In some ways, it’s a matter of when the threat will occur rather than if the threat will occur. According to McAfee Enterprise, during the pandemic 81% of global organizations experienced increased cybersecurity threats and 79% experienced downtime as a result of a cybersecurity incident. While these incidents can lead to humorous stories of vacuums and doorbells not working as a result of an outage of Amazon cloud services, breaches and outages lead to serious and long-term damages to businesses.
In the first half of 2021 alone, data breaches led to the exposure of 18 billion records, and a recent IBM and Ponemon Institute study says the cost of the average data breach is up to $4.24 million. And for a state that is a hub for supply chain firms, it’s a frightening concern that reportedly 97% of supply chain firms have been impacted by a cybersecurity breach.

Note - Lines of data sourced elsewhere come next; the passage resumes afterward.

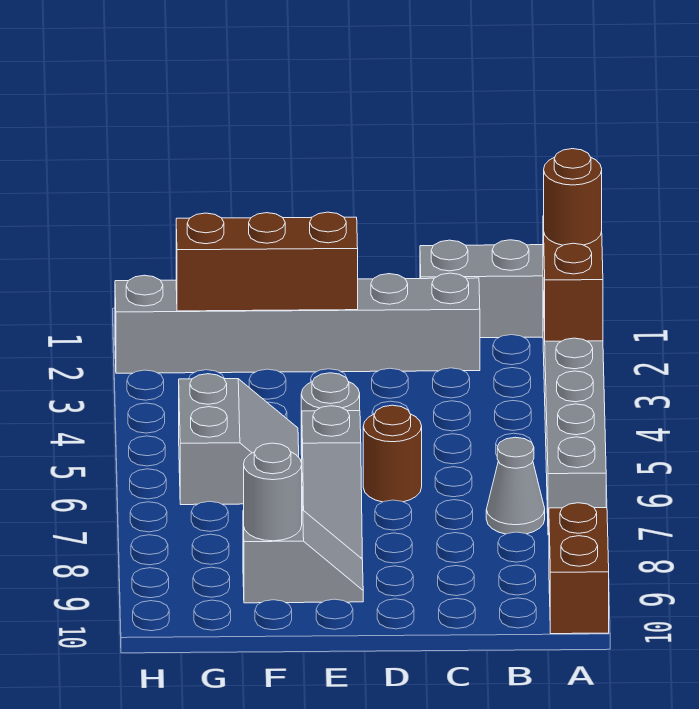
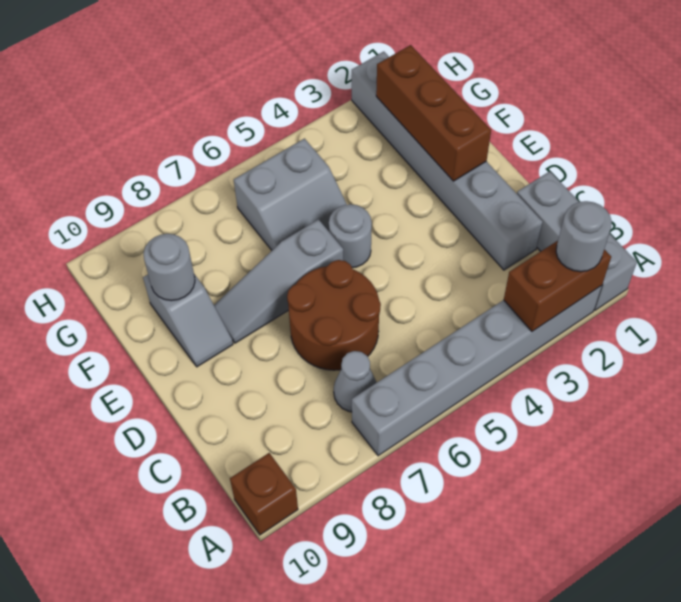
brown 1x1 round brick [544,149,602,245] -> grey 1x1 round brick [556,201,612,272]
brown 1x2 brick [549,503,609,634] -> brown 1x1 brick [230,453,298,535]
brown 1x1 round brick [363,405,422,502] -> brown 2x2 round brick [287,260,381,370]

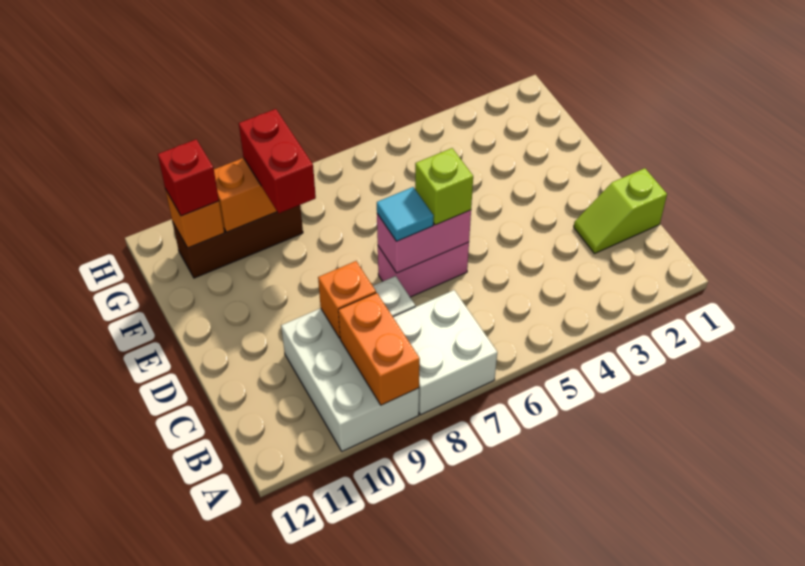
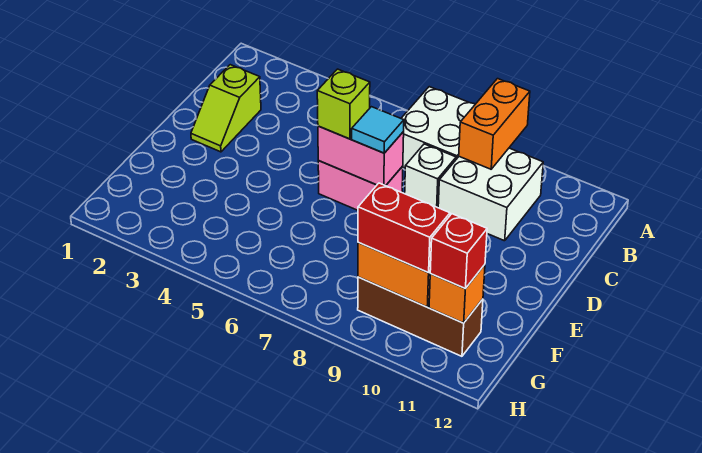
white 2x3 brick [281,308,419,451] -> white 2x2 brick [438,148,543,241]
lime 1x2 slope [574,168,667,254] -> lime 1x2 slope turned to [191,65,261,152]
orange 1x1 brick [318,261,376,338] -> none
red 1x2 brick [239,109,316,213] -> red 1x2 brick turned to [358,183,450,272]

But, despite all we know about the risk for cyber threats, data breaches and fraud, Shred-It has reported that approximately 67% of the U.S. small businesses they’ve surveyed do not have cybersecurity incident response plans. When a data breach occurs, the business often finds itself scrambling to get attorneys, tech professionals and remedies in place to figure out what data was taken, who has the data, how to fix it and who needs to be notified. It’s a stressful situation, but having a plan in place ahead of time helps activate the key players to resolve the situation quickly, and in the time potentially required under the law.
With cyber threats and related costs only expected to increase in the coming years (seriously, who thought internet-connected vacuums would be a security risk?), 2022 is a great time to talk with tech professionals and attorneys on how to protect your business.